At the end of the loan, you’ll walk away owning the vehicle.
Unfortunately, in my experience advising soldiers on their finances, I saw many focus only on a vehicle’s price tag and loan time.
When the price of the car or loan times were not favorable, they’d decide to lease a car as a better option.
Leasing a car might sound good to many service members. You get to drive a new car every couple of years, and it might be a more luxurious car than you are really able to afford.
The biggest issue with leasing is the mileage restrictions. Many service members may find that they owe money when returning a lease because they went over the 12,000 to 15,000 mileage limit per year. Excessive wear and tear can also cost you. If you haven’t budgeted for a potential $5,000 to $10,000 fee when you turn in a vehicle, it can be a significant financial burden.
Frequently, service members end up re-leasing the vehicle instead of paying the fees because they don’t have them available. With these considerations in mind, consider purchasing a car – even if it means taking out a loan – over leasing a car, unless you don’t plan to drive it much.

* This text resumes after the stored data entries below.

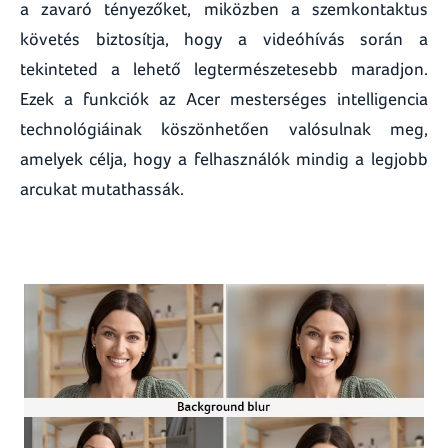
a zavaró tényezőket, miközben a szemkontaktus
követés biztosítja, hogy a videóhívás során a
tekinteted a lehető legtermészetesebb maradjon.
Ezek a funkciók az Acer mesterséges intelligencia
technológiáinak köszönhetően valósulnak meg,
amelyek célja, hogy a felhasználók mindig a legjobb
arcukat mutathassák.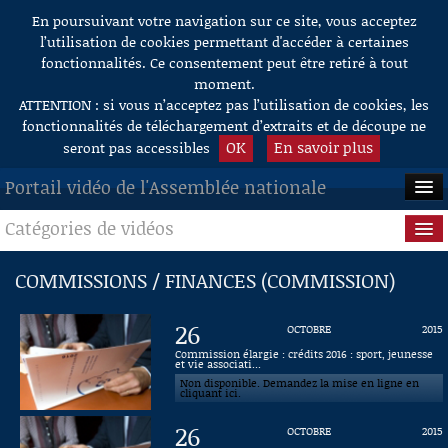
En poursuivant votre navigation sur ce site, vous acceptez
Aller au contenu
l’utilisation de cookies permettant d'accéder à certaines
fonctionnalités. Ce consentement peut être retiré à tout
moment.
ATTENTION : si vous n’acceptez pas l’utilisation de cookies, les
fonctionnalités de téléchargement d’extraits et de découpe ne
OK
En savoir plus
seront pas accessibles
Portail vidéo de l'Assemblée nationale
Catégories de vidéos
ACCUEIL
EN DIRECT
Séance publique
COMMISSIONS / FINANCES (COMMISSION)
À LA DEMANDE
Questions au Gouvernement
26
OCTOBRE
2015
RECHERCHE
Commissions
Commission élargie : crédits 2016 : sport, jeunesse
et vie associati...
Non disponible. Demandez la mise en ligne en
AIDE À LA DÉCOUPE
Présidence
cliquant ici.
DE VIDÉOS
26
OCTOBRE
2015
Évènements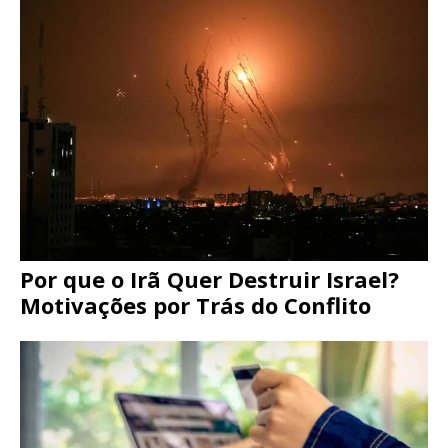
Por que o Irã Quer Destruir Israel?
Motivações por Trás do Conflito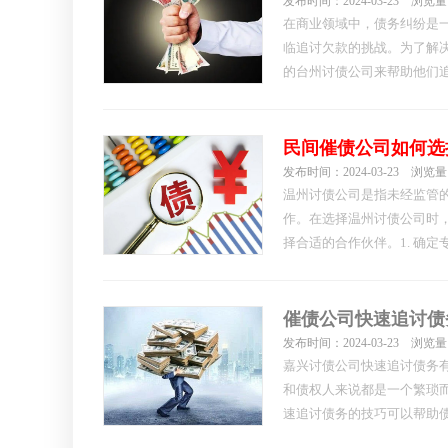
发布时间：2024-03-23 浏览量
在商业领域中，债务纠纷是
临追讨欠款的挑战。为了解
的台州讨债公司来帮助他们
州讨债公司，如何选择一家
很多企业的难题。一、公司
前，应首先考虑其信誉和口
民间催债公司如何选
发布时间：2024-03-23 浏览量
温州讨债公司是指未经监管
作。在选择温州讨债公司时
择合适的合作伙伴。1. 确
的温州讨债公司合作，将大
人应该选择那些在催收债务
温州讨债公司。
催债公司快速追讨债
发布时间：2024-03-23 浏览量
嘉兴讨债公司快速追讨债务
和债权人来说都是一个繁琐
速追讨债务的技巧可以帮助
提供更好的解决方案。一、建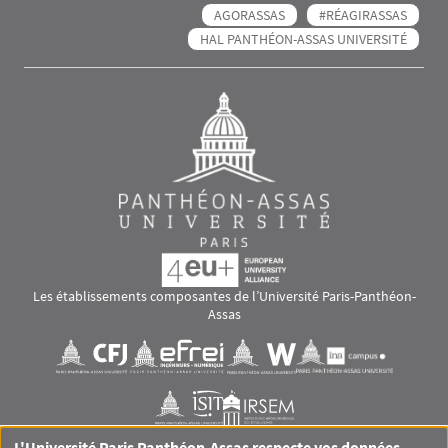
AGORASSAS
#RÉAGIRASSAS
HAL PANTHÉON-ASSAS UNIVERSITÉ
Les établissements composantes de l’Université Paris-Panthéon-
Assas
Images
Visuel svg
Visuel svg
Visuel svg
Visuel svg
Visuel svg
Visuel svg
L'Université Paris Panthéon-Assas respecte vos données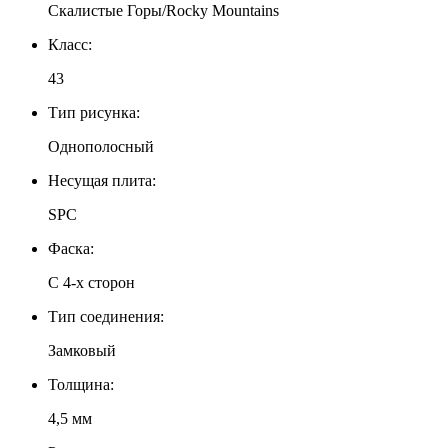
Скалистые Горы/Rocky Mountains
Класс:
43
Тип рисунка:
Однополосный
Несущая плита:
SPC
Фаска:
С 4-х сторон
Тип соединения:
Замковый
Толщина:
4,5 мм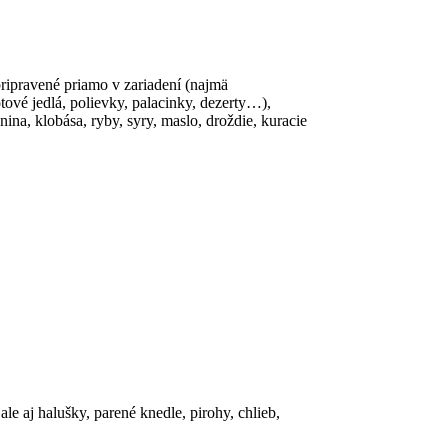
ripravené priamo v zariadení (najmä
ové jedlá, polievky, palacinky, dezerty…),
ina, klobása, ryby, syry, maslo, droždie, kuracie
aj halušky, parené knedle, pirohy, chlieb,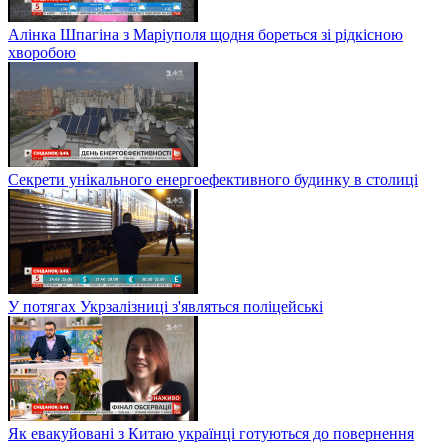
Алінка Шпагіна з Маріуполя щодня бореться зі рідкісною
хворобою
Секрети унікального енергоефективного будинку в столиці
У потягах Укрзалізниці з'являться поліцейські
Як евакуйовані з Китаю українці готуються до повернення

Auto Loans for Service Members
The good news about loans is that some banks tailor them specifically for military members.
Military banks like USAA, Navy Federal Credit Union and PenFed Credit Union offer military auto loans.
Beware of car dealerships’ in-house financing options, which may come with longer payment terms or higher interest rates.
Remember, some lenders can prey on young military members. Look at your interest and your insurance before you agree to a loan so that you’re not accidentally buying a vehicle that you truly can’t afford.
Here’s a cautionary example:
Your car salesperson sits you down to work out a better deal on your loan. The salesperson says you’re only going to pay $300 per month instead of $500. What you don’t know is that to get that rate, your loan payment term is 84-months long at a 15% or higher interest rate.
By the time you’ve reached the end of your car loan, the vehicle may have already broken down, or you might want something newer.
Due to the longer payment terms, you find yourself upside down on the vehicle and roll your old loan over into the new loan, resulting in an even higher payment.